Once you have installed the client you can switch the cluster to mixed mode, therefore allowing  both encrypted connection as well as unencrypted connections.

When you do this you will be prompted to a.)Enter a UCM Administrator password and b.)to insert 2 security tokens during the install.
The role of the tokens is quite clear once one understands what the CTL Client does. The CTL clients generates the certificate trust list (CTL) that is downloaded by phones. The CTL specifies all the certificates, that the IP phone trusts and will accept for connections.
So this means callmanager service certificates and tftp server certificates. If you are using TLS proxy you would also add the certs of the firewalls acting as TLS proxies.

When a "virgin" IP phones connects to a cluster it will at first accept any CTL. But once it has downloaded a CTL it will only accept a CTL that was signed by a certificate that is contained in the already installed CTL of the phone.

So this is what the tokens are atually for:
1.)One of the Security Tokens signs the CTL
2.)The phone will only accept a CTL that was signed by a token that it already knows (meaning it is part of the CTL)

So by adding 2 or more (I use 4 tokens for large installations) to the CTL you ensure that you have a token with which you can generate a new CTL that will be accepted by the rolled out phones. If you lose one of those tokens it is not a big deal since you can use another one and add a new token to the CTL.
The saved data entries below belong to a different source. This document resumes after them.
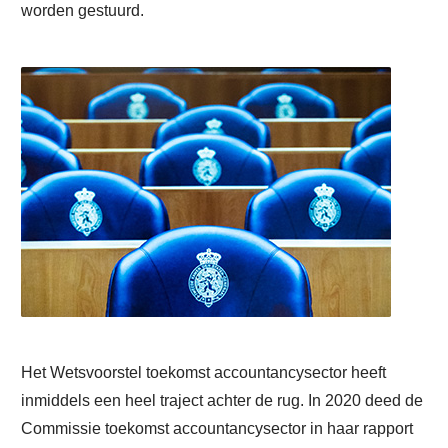
worden gestuurd.
Het Wetsvoorstel toekomst accountancysector heeft
inmiddels een heel traject achter de rug. In 2020 deed de
Commissie toekomst accountancysector in haar rapport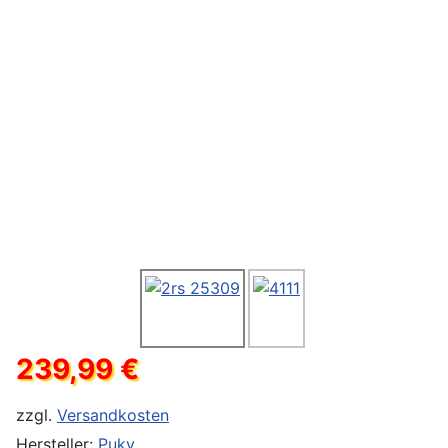
239,99 €
zzgl.
Versandkosten
Hersteller:
Puky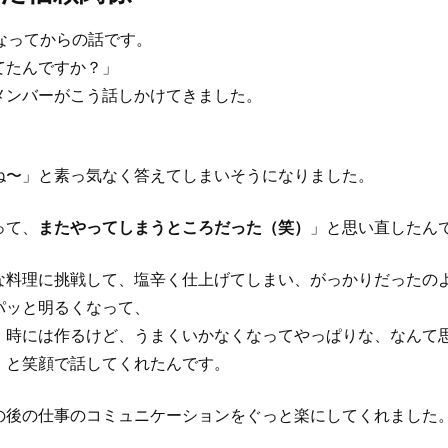
なってからの話です。
てたんですか？」
メンバーがこう話しかけてきました。
ね〜」と素っ気なく答えてしまいそうになりました。
って、
またやってしまうところだった（笑）
」と思い直したん
な料理に挑戦して、塩辛く仕上げてしまい、がっかりだったのよ
パッと明るくなって、
！時には作るけど、うまくいかなくなってやっぱりな、なんて
」と笑顔で話してくれたんです。
の後の仕事のコミュニケーションをぐっと楽にしてくれました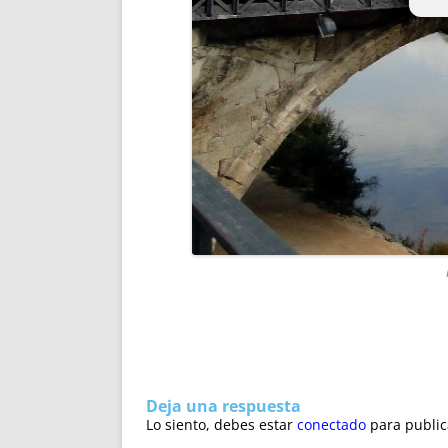
Deja una respuesta
Lo siento, debes estar
conectado
para public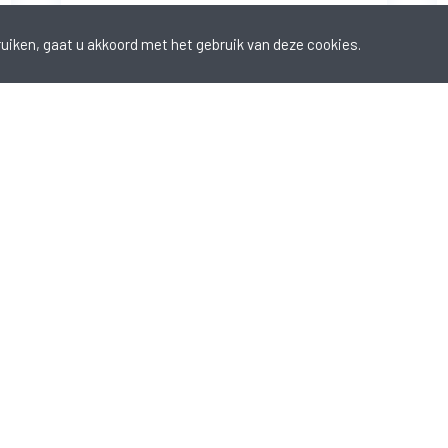
ruiken, gaat u akkoord met het gebruik van deze cookies.
Bekijk hier alle opleidingen
Neem contact met 
breid.
Via deze weg kan u ons alle vr
 of seminaries georganiseerd
suggesties omtrent opleiding
Phoenix Contact Academy.
Wij proberen uw bericht binn
Neem contact op
Phoenix Contact nv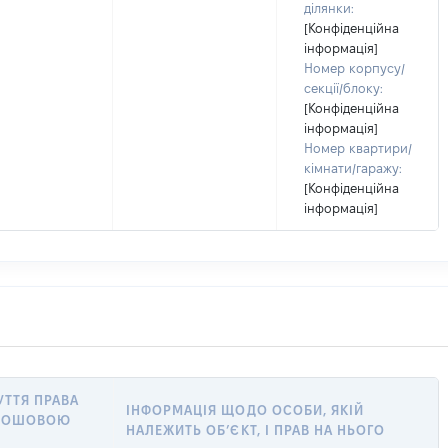
ділянки:
[Конфіденційна
інформація]
Номер корпусу/
секції/блоку:
[Конфіденційна
інформація]
Номер квартири/
кімнати/гаражу:
[Конфіденційна
інформація]
УТТЯ ПРАВА
ІНФОРМАЦІЯ ЩОДО ОСОБИ, ЯКІЙ
ГРОШОВОЮ
НАЛЕЖИТЬ ОБ’ЄКТ, І ПРАВ НА НЬОГО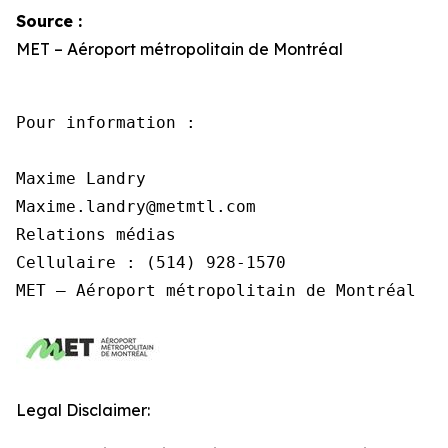
Source :
MET – Aéroport métropolitain de Montréal
Pour information :

Maxime Landry

Maxime.landry@metmtl.com 

Relations médias

Cellulaire : (514) 928-1570

MET – Aéroport métropolitain de Montréal
Legal Disclaimer: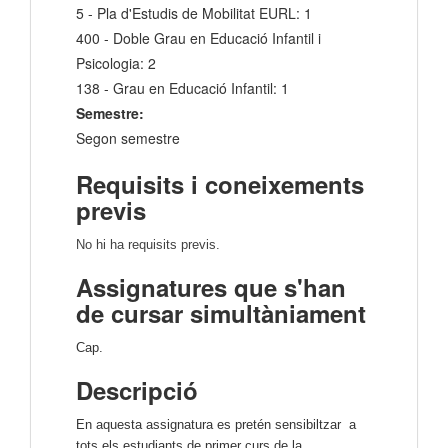
5 - Pla d'Estudis de Mobilitat EURL: 1
400 - Doble Grau en Educació Infantil i
Psicologia: 2
138 - Grau en Educació Infantil: 1
Semestre:
Segon semestre
Requisits i coneixements
previs
No hi ha requisits previs.
Assignatures que s'han
de cursar simultàniament
Cap.
Descripció
En aquesta assignatura es pretén sensibiltzar a
tots els estudiants de primer curs de la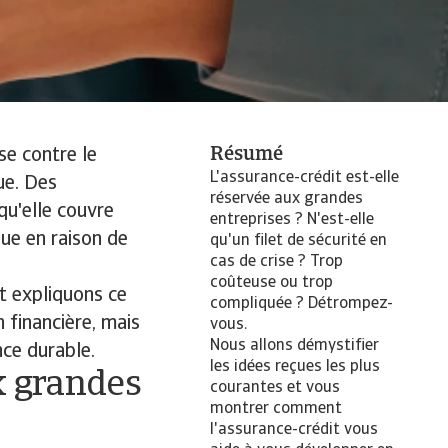
Résumé
se contre le
L'assurance-crédit est-elle
ue. Des
réservée aux grandes
qu'elle couvre
entreprises ? N'est-elle
ue en raison de
qu'un filet de sécurité en
cas de crise ? Trop
coûteuse ou trop
et expliquons ce
compliquée ? Détrompez-
 financière, mais
vous.
Nous allons démystifier
nce durable.
les idées reçues les plus
ux grandes
courantes et vous
montrer comment
l'assurance-crédit vous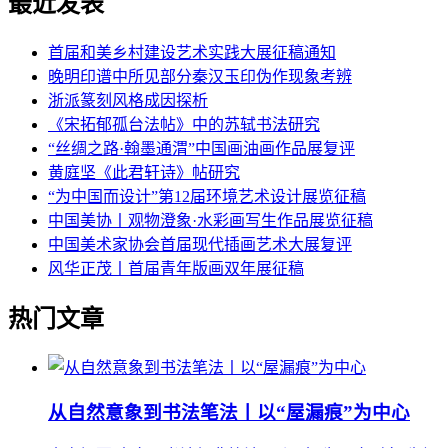
最近发表
首届和美乡村建设艺术实践大展征稿通知
晚明印谱中所见部分秦汉玉印伪作现象考辨
浙派篆刻风格成因探析
《宋拓郁孤台法帖》中的苏轼书法研究
“丝绸之路·翰墨通渭”中国画油画作品展复评
黄庭坚《此君轩诗》帖研究
“为中国而设计”第12届环境艺术设计展览征稿
中国美协丨观物澄象·水彩画写生作品展览征稿
中国美术家协会首届现代插画艺术大展复评
风华正茂丨首届青年版画双年展征稿
热门文章
从自然意象到书法笔法丨以“屋漏痕”为中心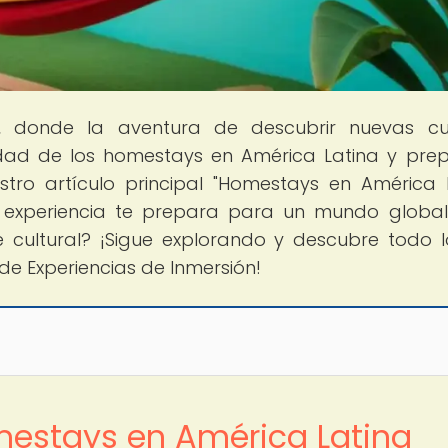
, donde la aventura de descubrir nuevas cu
idad de los homestays en América Latina y pre
stro artículo principal "Homestays en América 
a experiencia te prepara para un mundo global
te cultural? ¡Sigue explorando y descubre todo 
de Experiencias de Inmersión!
mestays en América Latina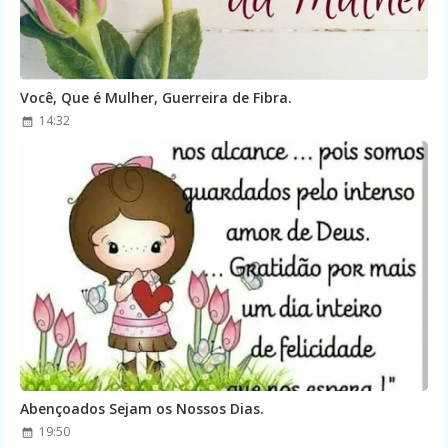
Você, Que é Mulher, Guerreira de Fibra.
14:32
Abençoados Sejam os Nossos Dias.
19:50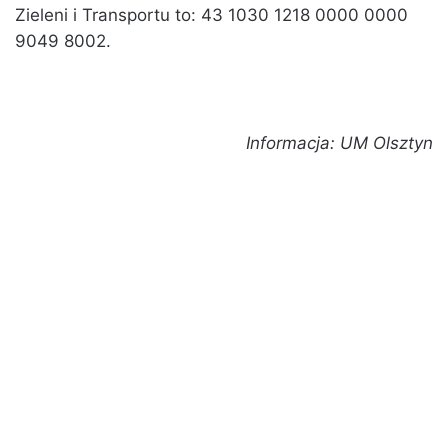
Zieleni i Transportu to: 43 1030 1218 0000 0000
9049 8002.
Informacja: UM Olsztyn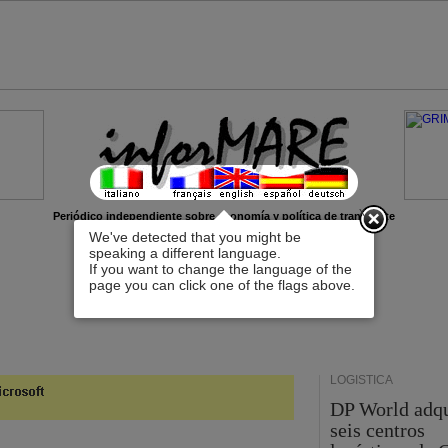
x
Periódico independiente sobre economía y política de transporte
We've detected that you might be
speaking a different language.
If you want to change the language of the
page you can click one of the flags above.
LOGÍSTICA
DP World adq
seis centros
When you finished the process of uploading the new CTL your job is done, the Callmanagers will be able to hand out certificates via CAPF and CTLs via the CTL providers without needed the tokens during normal operations.
You don't need the tokens in the servers. Actually they don't serve any purpose there (you can't even enter the security pw for the token on ucm).

Where does the misunderstand about the tokens then come from?
2 Sources:
1.)When we originally got the encryption feature it was on UCM 4.0. Everyone was running the CTL client directly on the windows based server. Therefore it seemed kind of logical to just leave the token plugged into the server...
2.)This: http://www.cisco.com/en/US/products/sw/iosswrel/ps5207/products_feature_guide09186a00802d1c31.html
the advisory says: "Cisco recommends that you store the security tokens in a location that you will remember. If you want to do so, keep one security token in the USB port at all times."
So it seems someone just thought the usb port of the server is a good place to store the tokens. 

What a stupid idea

Now where am I going to take the time for filling this blog?